- Exercise goal: In the rows below, copy word for word the stretch from the line containing "北海道の大自然につつまれた北湯沢にあるスポーツ体験型" through the line containing "予約後すぐにe-チケットが送られます".

= = =

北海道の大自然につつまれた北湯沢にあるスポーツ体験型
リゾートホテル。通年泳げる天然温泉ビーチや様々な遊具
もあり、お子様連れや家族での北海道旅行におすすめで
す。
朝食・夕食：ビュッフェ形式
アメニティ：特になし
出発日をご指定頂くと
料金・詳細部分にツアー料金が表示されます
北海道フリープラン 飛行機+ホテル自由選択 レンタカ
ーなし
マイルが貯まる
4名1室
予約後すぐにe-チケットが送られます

= = =

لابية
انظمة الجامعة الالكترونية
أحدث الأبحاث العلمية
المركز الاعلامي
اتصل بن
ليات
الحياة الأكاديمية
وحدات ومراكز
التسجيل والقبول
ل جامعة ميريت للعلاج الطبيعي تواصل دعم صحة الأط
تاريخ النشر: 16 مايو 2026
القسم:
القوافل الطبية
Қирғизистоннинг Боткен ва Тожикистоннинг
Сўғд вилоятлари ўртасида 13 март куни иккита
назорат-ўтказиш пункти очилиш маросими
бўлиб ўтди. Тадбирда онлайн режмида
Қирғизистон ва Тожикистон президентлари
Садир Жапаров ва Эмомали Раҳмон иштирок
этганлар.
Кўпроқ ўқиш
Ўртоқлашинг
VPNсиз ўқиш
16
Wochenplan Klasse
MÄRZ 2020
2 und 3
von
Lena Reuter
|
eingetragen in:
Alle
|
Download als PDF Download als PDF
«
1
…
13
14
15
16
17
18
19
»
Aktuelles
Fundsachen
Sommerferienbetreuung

= = =

- Result for this task:
北海道の大自然につつまれた北湯沢にあるスポーツ体験型
リゾートホテル。通年泳げる天然温泉ビーチや様々な遊具
もあり、お子様連れや家族での北海道旅行におすすめで
す。
朝食・夕食：ビュッフェ形式
アメニティ：特になし
出発日をご指定頂くと
料金・詳細部分にツアー料金が表示されます
北海道フリープラン 飛行機+ホテル自由選択 レンタカ
ーなし
マイルが貯まる
4名1室
予約後すぐにe-チケットが送られます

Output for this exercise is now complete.